TASK: From the data, return each line holding the word "JSON".

Records from a data collection:
^^^^

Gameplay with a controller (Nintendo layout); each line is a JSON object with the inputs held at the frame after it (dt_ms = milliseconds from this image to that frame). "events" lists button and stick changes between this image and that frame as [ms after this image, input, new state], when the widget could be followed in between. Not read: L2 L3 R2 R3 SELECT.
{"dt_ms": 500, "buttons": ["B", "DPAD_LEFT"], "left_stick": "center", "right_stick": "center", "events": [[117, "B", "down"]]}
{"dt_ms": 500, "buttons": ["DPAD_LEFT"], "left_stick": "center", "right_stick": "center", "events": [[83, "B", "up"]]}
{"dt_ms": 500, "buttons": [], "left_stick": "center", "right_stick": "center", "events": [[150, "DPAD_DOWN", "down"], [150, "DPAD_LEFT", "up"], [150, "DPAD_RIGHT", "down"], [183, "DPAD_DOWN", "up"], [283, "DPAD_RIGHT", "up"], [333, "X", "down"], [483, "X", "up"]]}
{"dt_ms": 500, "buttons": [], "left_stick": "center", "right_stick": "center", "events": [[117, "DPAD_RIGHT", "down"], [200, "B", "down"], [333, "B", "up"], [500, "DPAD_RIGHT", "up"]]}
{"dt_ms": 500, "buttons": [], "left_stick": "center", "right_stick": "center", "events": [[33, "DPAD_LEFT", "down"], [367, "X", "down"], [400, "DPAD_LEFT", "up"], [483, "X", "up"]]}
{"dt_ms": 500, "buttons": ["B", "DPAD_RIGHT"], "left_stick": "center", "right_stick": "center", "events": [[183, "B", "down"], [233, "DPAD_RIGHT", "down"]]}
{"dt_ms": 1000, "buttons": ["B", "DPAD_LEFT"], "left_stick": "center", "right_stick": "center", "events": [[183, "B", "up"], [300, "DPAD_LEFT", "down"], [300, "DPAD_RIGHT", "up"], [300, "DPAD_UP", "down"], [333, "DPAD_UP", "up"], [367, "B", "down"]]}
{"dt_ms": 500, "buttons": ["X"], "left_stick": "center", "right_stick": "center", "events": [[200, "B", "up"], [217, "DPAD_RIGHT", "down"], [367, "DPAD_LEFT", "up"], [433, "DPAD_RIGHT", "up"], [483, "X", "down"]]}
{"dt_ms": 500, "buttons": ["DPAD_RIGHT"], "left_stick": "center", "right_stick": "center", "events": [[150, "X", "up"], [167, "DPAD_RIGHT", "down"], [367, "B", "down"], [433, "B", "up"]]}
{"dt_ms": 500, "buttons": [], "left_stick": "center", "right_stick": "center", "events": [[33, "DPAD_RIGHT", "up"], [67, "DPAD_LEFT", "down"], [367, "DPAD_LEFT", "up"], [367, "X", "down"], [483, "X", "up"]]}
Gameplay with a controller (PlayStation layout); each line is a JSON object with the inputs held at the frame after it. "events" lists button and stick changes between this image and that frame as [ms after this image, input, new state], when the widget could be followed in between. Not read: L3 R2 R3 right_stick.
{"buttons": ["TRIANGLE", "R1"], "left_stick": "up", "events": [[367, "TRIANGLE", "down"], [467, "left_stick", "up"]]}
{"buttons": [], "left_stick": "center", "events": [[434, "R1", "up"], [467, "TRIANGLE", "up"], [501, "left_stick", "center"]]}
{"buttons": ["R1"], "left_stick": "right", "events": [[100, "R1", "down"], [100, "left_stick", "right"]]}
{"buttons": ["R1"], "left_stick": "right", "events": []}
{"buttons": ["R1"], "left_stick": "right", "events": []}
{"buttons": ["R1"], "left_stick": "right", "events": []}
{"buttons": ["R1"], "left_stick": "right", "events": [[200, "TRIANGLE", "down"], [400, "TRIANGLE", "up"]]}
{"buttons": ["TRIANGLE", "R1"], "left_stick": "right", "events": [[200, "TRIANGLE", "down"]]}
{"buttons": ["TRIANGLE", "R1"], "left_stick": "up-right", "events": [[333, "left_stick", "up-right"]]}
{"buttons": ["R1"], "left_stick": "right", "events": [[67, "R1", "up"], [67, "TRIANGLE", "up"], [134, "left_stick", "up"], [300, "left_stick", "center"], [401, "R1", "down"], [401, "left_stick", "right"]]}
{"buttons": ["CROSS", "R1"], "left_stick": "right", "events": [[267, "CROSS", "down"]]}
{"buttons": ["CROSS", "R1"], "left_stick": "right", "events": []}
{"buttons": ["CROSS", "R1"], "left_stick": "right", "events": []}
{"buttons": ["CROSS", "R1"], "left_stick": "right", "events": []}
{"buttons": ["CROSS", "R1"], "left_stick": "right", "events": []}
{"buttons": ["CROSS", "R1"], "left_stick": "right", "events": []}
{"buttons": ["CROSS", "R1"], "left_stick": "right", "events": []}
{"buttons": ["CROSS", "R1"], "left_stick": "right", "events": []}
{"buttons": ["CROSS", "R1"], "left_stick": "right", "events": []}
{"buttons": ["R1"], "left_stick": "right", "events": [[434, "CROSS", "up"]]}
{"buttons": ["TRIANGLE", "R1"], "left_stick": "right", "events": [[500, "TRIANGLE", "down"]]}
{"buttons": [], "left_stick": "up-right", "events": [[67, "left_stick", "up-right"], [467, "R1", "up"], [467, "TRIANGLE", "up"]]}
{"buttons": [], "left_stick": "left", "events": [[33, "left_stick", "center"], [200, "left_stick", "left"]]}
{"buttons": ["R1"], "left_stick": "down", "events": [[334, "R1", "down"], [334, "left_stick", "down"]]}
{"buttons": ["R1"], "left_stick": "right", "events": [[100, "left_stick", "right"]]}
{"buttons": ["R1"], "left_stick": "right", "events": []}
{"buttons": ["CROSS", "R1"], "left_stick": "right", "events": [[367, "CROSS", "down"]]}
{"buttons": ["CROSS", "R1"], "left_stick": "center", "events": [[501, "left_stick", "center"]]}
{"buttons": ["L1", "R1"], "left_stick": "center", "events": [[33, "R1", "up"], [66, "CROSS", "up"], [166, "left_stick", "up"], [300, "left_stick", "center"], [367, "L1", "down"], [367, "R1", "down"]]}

^^^^

OUTPUT:
Gameplay with a controller (Nintendo layout); each line is a JSON object with the inputs held at the frame after it (dt_ms = milliseconds from this image to that frame). "events" lists button and stick changes between this image and that frame as [ms after this image, input, new state], when the widget could be followed in between. Not read: L2 L3 R2 R3 SELECT.
Gameplay with a controller (PlayStation layout); each line is a JSON object with the inputs held at the frame after it. "events" lists button and stick changes between this image and that frame as [ms after this image, input, new state], when the widget could be followed in between. Not read: L3 R2 R3 right_stick.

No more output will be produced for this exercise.